If you’re an anti-war professor at a U.S. university these days who criticizes the U.S. social system from a liberal or left perspective, you’ll probably find chapter 3 of Giroux’s book to be worrisome. Titled, “The New Right-Wing Assault On Higher Education,” the chapter indicates the similarities between the post-9/11 attack on Middle Eastern Studies at universities like Columbia by off-campus right-wing pressure groups and the McCarthyism of the 1950s that threatened academic freedom at that time. The role that right-wing foundation-funded conservative intellectuals like David Horowitz have been playing in recent years to try to pressure U.S. university administrations to replace liberal and left-wing U.S. academics with more politically right-wing academics is also examined in this chapter.

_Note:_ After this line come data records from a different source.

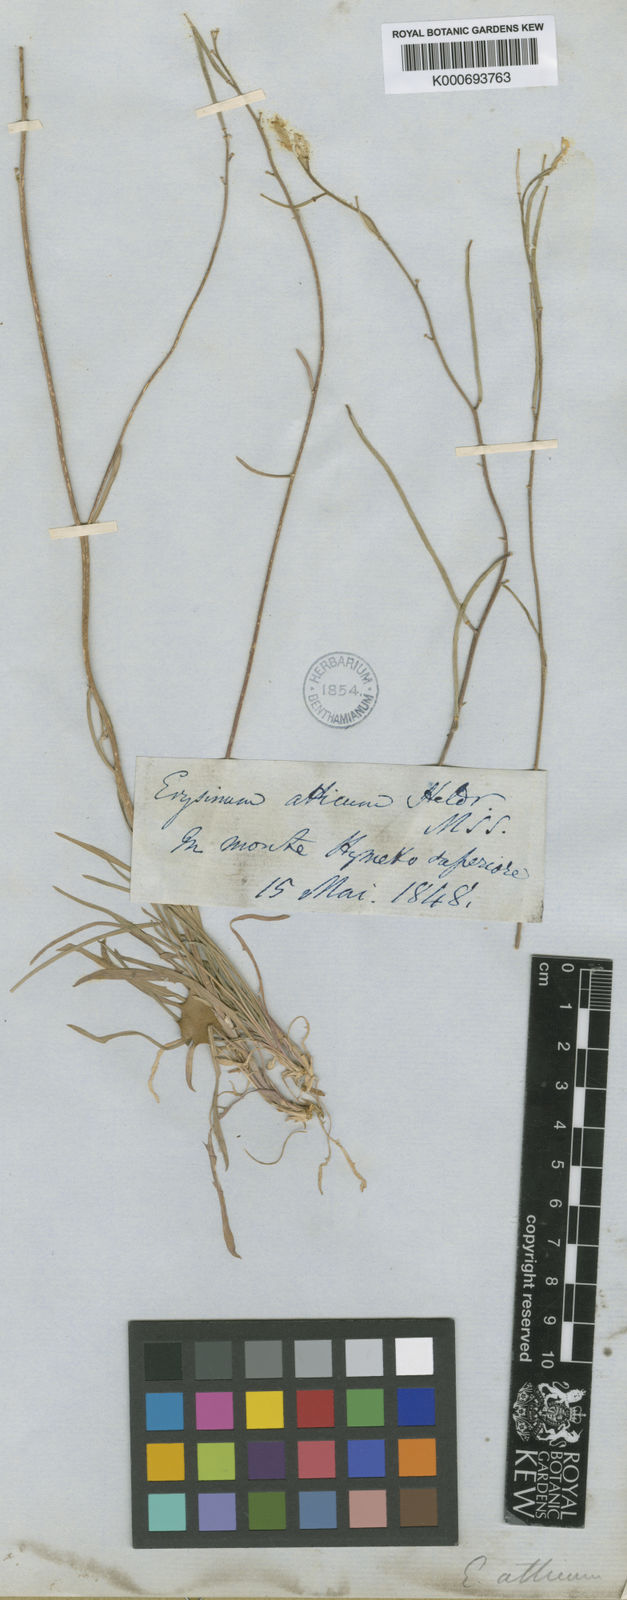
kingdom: Plantae
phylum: Tracheophyta
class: Magnoliopsida
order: Brassicales
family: Brassicaceae
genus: Erysimum
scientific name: Erysimum
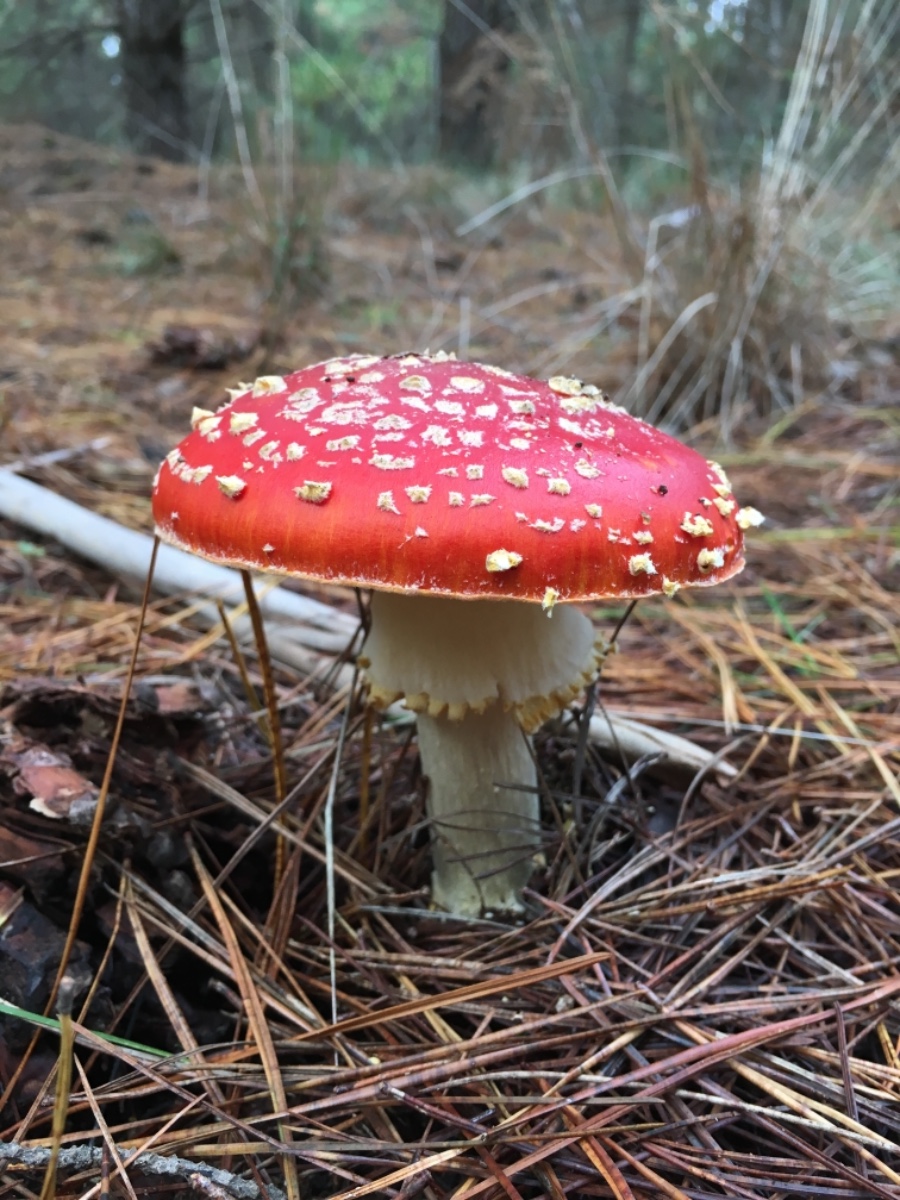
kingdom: Fungi
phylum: Basidiomycota
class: Agaricomycetes
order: Agaricales
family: Amanitaceae
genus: Amanita
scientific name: Amanita muscaria
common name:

Giroux’s final chapter proposes “a strategy to retake the university” from the U.S. war machine and special corporate interests that pretty much control the current political direction of U.S. higher education. Hopefully, more U.S. anti-war students and U.S. anti-war professors will read The University In Chains soon and then unite in a 21st-century anti-war movement of students, faculty and community activists which fights to end U.S. university complicity with the U.S. war machine in this current “era of permanent war,” before there’s yet another U.S. military escalation in the Middle East in 2008 or 2009.